Source data: Begin

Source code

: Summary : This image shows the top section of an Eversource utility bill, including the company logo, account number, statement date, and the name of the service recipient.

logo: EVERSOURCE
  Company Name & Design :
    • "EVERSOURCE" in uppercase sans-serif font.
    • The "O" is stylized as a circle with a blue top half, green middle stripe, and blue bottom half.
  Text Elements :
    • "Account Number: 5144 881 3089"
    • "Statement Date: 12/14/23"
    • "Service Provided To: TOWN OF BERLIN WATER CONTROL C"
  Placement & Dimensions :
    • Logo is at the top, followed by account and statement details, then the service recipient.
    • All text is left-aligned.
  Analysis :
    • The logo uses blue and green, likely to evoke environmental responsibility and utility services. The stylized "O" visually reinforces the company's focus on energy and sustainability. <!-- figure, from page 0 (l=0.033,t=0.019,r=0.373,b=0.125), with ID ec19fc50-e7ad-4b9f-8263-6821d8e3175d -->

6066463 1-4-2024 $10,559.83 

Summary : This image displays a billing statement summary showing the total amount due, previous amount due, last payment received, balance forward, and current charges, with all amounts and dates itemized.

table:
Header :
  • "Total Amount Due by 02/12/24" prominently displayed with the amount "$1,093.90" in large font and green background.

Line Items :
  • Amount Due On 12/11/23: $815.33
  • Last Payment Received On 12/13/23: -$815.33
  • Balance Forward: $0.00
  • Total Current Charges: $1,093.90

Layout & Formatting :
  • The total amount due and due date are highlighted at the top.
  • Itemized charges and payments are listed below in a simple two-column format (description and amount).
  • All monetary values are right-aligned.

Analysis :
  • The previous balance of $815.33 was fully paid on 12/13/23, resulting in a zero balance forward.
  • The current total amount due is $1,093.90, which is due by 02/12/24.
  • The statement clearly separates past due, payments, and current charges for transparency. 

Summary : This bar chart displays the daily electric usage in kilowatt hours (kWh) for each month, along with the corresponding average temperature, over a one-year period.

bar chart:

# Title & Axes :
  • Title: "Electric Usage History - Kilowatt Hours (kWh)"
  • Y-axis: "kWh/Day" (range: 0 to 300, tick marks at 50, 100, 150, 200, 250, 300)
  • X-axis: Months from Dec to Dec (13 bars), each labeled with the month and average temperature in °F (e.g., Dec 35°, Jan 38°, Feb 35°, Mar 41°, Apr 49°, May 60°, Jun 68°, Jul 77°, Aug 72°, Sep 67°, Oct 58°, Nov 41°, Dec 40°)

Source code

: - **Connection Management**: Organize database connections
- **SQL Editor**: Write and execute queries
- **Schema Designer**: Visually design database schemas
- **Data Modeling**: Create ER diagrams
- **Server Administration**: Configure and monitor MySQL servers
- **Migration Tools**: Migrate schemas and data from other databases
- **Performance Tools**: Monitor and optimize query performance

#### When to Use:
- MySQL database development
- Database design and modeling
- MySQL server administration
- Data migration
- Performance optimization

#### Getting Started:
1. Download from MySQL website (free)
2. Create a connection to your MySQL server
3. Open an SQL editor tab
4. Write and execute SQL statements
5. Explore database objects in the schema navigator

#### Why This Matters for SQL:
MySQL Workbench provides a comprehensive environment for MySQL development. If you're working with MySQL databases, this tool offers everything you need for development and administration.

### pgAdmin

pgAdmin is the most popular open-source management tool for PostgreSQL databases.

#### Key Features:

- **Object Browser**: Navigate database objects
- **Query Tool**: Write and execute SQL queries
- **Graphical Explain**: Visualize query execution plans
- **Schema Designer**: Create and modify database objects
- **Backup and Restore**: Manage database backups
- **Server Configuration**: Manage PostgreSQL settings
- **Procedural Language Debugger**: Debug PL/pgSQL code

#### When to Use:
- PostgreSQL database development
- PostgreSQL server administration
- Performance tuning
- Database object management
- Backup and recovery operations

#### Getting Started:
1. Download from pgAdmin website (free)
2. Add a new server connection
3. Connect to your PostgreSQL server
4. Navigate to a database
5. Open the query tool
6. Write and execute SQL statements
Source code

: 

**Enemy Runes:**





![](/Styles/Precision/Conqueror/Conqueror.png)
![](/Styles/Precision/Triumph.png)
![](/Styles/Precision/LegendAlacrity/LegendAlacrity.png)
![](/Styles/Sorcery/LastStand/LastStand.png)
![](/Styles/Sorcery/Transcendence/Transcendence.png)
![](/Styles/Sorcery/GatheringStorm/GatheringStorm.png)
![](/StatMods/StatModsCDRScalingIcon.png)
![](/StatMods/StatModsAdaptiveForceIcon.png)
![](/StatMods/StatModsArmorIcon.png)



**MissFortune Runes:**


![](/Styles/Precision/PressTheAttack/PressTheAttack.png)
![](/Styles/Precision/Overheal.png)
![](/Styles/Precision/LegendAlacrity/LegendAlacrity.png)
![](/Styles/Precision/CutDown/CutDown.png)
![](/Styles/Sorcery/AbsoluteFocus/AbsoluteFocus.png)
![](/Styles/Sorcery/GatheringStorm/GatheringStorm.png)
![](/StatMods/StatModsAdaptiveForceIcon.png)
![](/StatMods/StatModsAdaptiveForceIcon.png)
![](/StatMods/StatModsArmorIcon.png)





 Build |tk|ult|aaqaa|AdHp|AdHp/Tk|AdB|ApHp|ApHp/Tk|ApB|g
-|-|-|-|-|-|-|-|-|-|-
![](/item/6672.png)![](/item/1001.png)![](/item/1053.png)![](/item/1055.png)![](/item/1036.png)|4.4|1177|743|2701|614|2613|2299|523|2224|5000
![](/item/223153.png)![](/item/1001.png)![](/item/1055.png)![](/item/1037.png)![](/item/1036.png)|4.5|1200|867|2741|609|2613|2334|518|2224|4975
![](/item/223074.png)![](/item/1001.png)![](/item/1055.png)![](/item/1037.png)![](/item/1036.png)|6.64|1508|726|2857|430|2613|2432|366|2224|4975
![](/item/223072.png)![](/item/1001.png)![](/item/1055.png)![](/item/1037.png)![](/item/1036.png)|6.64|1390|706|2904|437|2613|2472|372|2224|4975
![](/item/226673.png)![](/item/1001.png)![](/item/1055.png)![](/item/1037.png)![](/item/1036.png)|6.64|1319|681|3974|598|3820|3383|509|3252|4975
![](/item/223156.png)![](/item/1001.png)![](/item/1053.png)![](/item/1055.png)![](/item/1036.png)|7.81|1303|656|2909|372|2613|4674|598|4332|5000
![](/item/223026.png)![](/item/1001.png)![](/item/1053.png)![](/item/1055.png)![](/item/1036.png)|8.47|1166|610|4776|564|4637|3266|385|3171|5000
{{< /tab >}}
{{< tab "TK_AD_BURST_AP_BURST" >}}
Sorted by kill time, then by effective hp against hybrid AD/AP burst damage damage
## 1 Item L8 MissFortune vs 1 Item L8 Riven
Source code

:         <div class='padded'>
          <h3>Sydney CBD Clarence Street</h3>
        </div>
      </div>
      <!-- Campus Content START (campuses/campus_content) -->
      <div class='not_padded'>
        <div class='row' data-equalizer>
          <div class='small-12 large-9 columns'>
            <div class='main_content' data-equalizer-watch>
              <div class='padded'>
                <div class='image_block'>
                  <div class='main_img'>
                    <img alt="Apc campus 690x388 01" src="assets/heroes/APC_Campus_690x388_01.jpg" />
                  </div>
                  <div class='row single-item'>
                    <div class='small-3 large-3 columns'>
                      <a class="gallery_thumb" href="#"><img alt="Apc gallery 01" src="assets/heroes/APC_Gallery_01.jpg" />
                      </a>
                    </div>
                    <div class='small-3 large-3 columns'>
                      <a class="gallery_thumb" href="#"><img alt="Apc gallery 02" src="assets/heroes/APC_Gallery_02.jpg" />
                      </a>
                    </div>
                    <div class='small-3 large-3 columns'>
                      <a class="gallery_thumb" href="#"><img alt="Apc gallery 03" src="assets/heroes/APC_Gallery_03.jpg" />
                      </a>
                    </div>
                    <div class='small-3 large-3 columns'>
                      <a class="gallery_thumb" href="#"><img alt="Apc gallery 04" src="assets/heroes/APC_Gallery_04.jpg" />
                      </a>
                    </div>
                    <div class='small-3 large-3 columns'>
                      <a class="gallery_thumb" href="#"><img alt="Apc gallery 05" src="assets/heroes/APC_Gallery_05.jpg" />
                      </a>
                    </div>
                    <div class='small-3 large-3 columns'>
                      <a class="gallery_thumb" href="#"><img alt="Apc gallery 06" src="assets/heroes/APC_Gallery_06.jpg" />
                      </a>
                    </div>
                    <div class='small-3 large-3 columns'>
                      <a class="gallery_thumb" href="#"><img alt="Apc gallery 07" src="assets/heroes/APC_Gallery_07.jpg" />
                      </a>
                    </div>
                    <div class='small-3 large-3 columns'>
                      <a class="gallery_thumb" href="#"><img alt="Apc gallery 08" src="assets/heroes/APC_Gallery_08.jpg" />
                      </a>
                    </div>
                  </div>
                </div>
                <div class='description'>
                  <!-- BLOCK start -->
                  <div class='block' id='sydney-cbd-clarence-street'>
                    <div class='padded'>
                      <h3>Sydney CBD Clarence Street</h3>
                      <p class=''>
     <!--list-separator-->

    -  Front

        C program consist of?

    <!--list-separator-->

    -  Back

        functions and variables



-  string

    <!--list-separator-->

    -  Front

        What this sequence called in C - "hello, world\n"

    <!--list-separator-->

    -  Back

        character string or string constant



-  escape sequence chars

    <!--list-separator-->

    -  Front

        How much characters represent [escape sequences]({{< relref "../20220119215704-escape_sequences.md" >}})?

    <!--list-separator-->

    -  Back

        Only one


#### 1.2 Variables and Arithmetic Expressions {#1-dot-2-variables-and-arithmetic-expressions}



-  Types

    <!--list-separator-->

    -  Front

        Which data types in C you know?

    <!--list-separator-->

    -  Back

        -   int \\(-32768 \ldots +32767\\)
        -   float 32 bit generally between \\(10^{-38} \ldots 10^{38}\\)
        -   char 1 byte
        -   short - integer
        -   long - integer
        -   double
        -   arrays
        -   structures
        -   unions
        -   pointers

Source data: End

Work to be completed. Above are the lines; repeat exactly the ones from the line containing "due by 02/12/24." down to the line containing "200, 250, 300)", both inclusive.

Result for this task.
  • The current total amount due is $1,093.90, which is due by 02/12/24.
  • The statement clearly separates past due, payments, and current charges for transparency. 

Summary : This bar chart displays the daily electric usage in kilowatt hours (kWh) for each month, along with the corresponding average temperature, over a one-year period.

bar chart:

# Title & Axes :
  • Title: "Electric Usage History - Kilowatt Hours (kWh)"
  • Y-axis: "kWh/Day" (range: 0 to 300, tick marks at 50, 100, 150, 200, 250, 300)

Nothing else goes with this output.